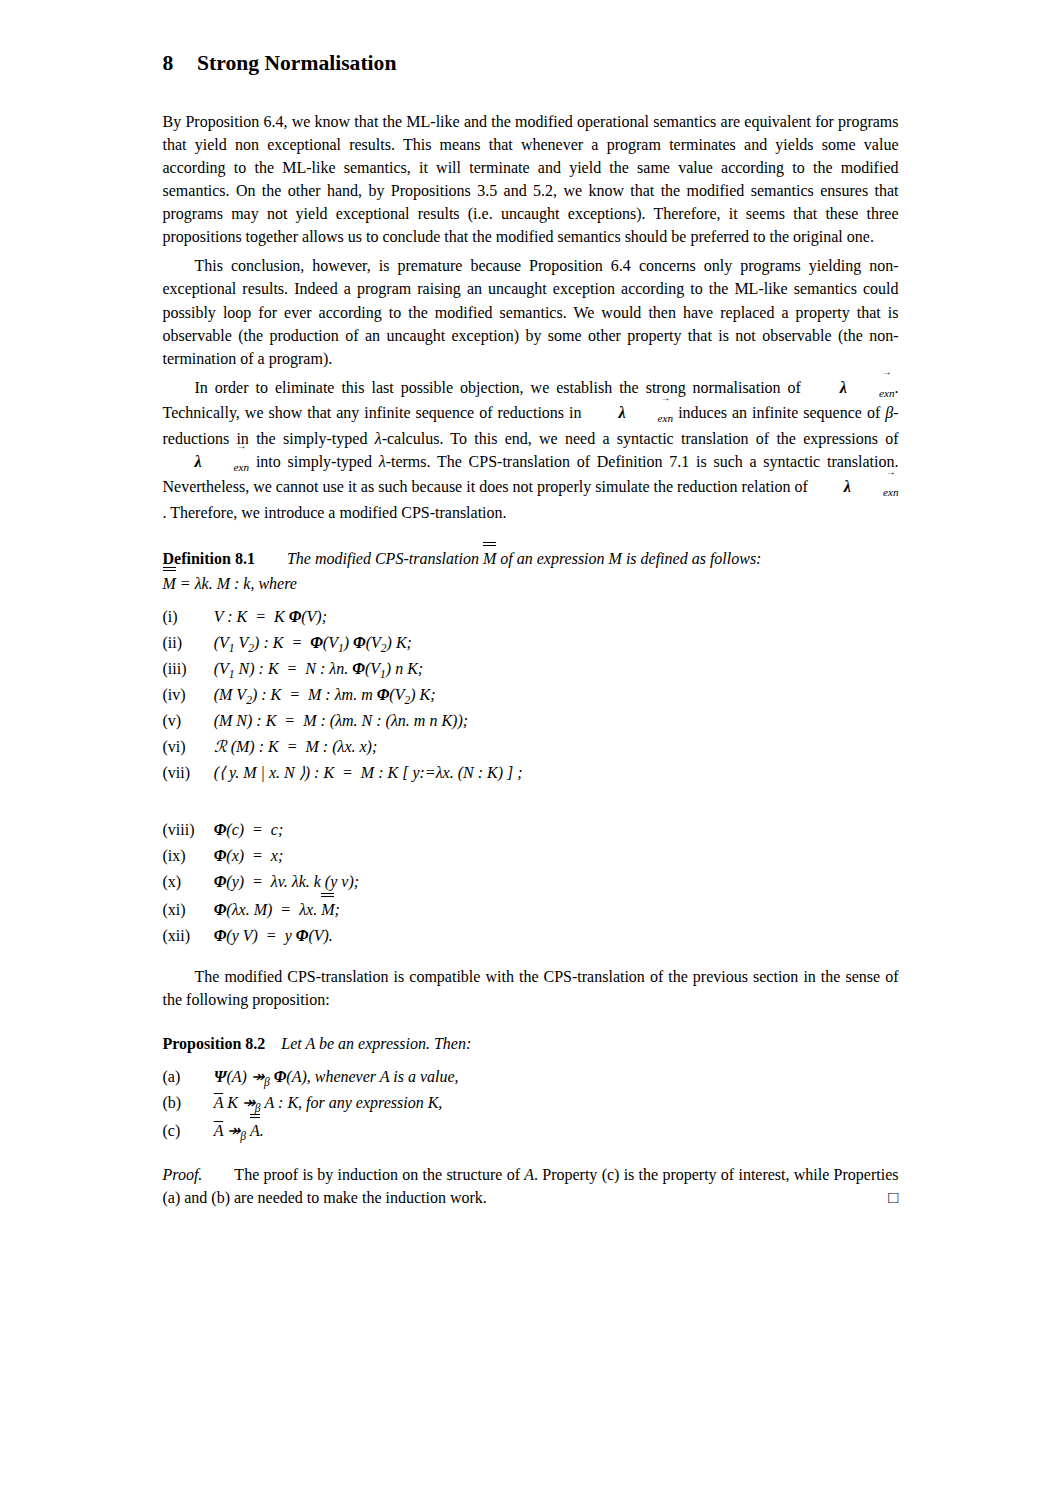8 Strong Normalisation
By Proposition 6.4, we know that the ML-like and the modified operational semantics are equivalent for programs that yield non exceptional results. This means that whenever a program terminates and yields some value according to the ML-like semantics, it will terminate and yield the same value according to the modified semantics. On the other hand, by Propositions 3.5 and 5.2, we know that the modified semantics ensures that programs may not yield exceptional results (i.e. uncaught exceptions). Therefore, it seems that these three propositions together allows us to conclude that the modified semantics should be preferred to the original one.
This conclusion, however, is premature because Proposition 6.4 concerns only programs yielding non-exceptional results. Indeed a program raising an uncaught exception according to the ML-like semantics could possibly loop for ever according to the modified semantics. We would then have replaced a property that is observable (the production of an uncaught exception) by some other property that is not observable (the non-termination of a program).
In order to eliminate this last possible objection, we establish the strong normalisation of λexn. Technically, we show that any infinite sequence of reductions in λexn induces an infinite sequence of β-reductions in the simply-typed λ-calculus. To this end, we need a syntactic translation of the expressions of λexn into simply-typed λ-terms. The CPS-translation of Definition 7.1 is such a syntactic translation. Nevertheless, we cannot use it as such because it does not properly simulate the reduction relation of λexn. Therefore, we introduce a modified CPS-translation.
Definition 8.1  The modified CPS-translation M of an expression M is defined as follows:
M = λk. M : k, where
(i) V : K = K Φ(V);
(ii)(V1 V2) : K = Φ(V1) Φ(V2) K;
(iii)(V1 N) : K = N : λn. Φ(V1) n K;
(iv)(M V2) : K = M : λm. m Φ(V2) K;
(v)(M N) : K = M : (λm. N : (λn. m n K));
(vi) ℛ (M) : K = M : (λx. x);
(vii)(⟨ y. M | x. N ⟩) : K = M : K [ y:=λx. (N : K) ] ;
(viii) Φ(c) = c;
(ix) Φ(x) = x;
(x) Φ(y) = λv. λk. k (y v);
(xi) Φ(λx. M) = λx. M;
(xii) Φ(y V) = y Φ(V).
The modified CPS-translation is compatible with the CPS-translation of the previous section in the sense of the following proposition:
Proposition 8.2 Let A be an expression. Then:
(a) Ψ(A) ↠β Φ(A), whenever A is a value,
(b) A K ↠β A : K, for any expression K,
(c) A ↠β A.
Proof.  The proof is by induction on the structure of A. Property (c) is the property of interest, while Properties (a) and (b) are needed to make the induction work.□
---
- [EXERCISE OBJECTIVE]: Pictures aside, restate the entries word for word.

- [SOLUTION TO THIS TASK]:
8 Strong Normalisation
By Proposition 6.4, we know that the ML-like and the modified operational semantics are equivalent for programs that yield non exceptional results. This means that whenever a program terminates and yields some value according to the ML-like semantics, it will terminate and yield the same value according to the modified semantics. On the other hand, by Propositions 3.5 and 5.2, we know that the modified semantics ensures that programs may not yield exceptional results (i.e. uncaught exceptions). Therefore, it seems that these three propositions together allows us to conclude that the modified semantics should be preferred to the original one.
This conclusion, however, is premature because Proposition 6.4 concerns only programs yielding non-exceptional results. Indeed a program raising an uncaught exception according to the ML-like semantics could possibly loop for ever according to the modified semantics. We would then have replaced a property that is observable (the production of an uncaught exception) by some other property that is not observable (the non-termination of a program).
In order to eliminate this last possible objection, we establish the strong normalisation of λexn. Technically, we show that any infinite sequence of reductions in λexn induces an infinite sequence of β-reductions in the simply-typed λ-calculus. To this end, we need a syntactic translation of the expressions of λexn into simply-typed λ-terms. The CPS-translation of Definition 7.1 is such a syntactic translation. Nevertheless, we cannot use it as such because it does not properly simulate the reduction relation of λexn. Therefore, we introduce a modified CPS-translation.
Definition 8.1  The modified CPS-translation M of an expression M is defined as follows:
M = λk. M : k, where
(i) V : K = K Φ(V);
(ii)(V1 V2) : K = Φ(V1) Φ(V2) K;
(iii)(V1 N) : K = N : λn. Φ(V1) n K;
(iv)(M V2) : K = M : λm. m Φ(V2) K;
(v)(M N) : K = M : (λm. N : (λn. m n K));
(vi) ℛ (M) : K = M : (λx. x);
(vii)(⟨ y. M | x. N ⟩) : K = M : K [ y:=λx. (N : K) ] ;
(viii) Φ(c) = c;
(ix) Φ(x) = x;
(x) Φ(y) = λv. λk. k (y v);
(xi) Φ(λx. M) = λx. M;
(xii) Φ(y V) = y Φ(V).
The modified CPS-translation is compatible with the CPS-translation of the previous section in the sense of the following proposition:
Proposition 8.2 Let A be an expression. Then:
(a) Ψ(A) ↠β Φ(A), whenever A is a value,
(b) A K ↠β A : K, for any expression K,
(c) A ↠β A.
Proof.  The proof is by induction on the structure of A. Property (c) is the property of interest, while Properties (a) and (b) are needed to make the induction work.□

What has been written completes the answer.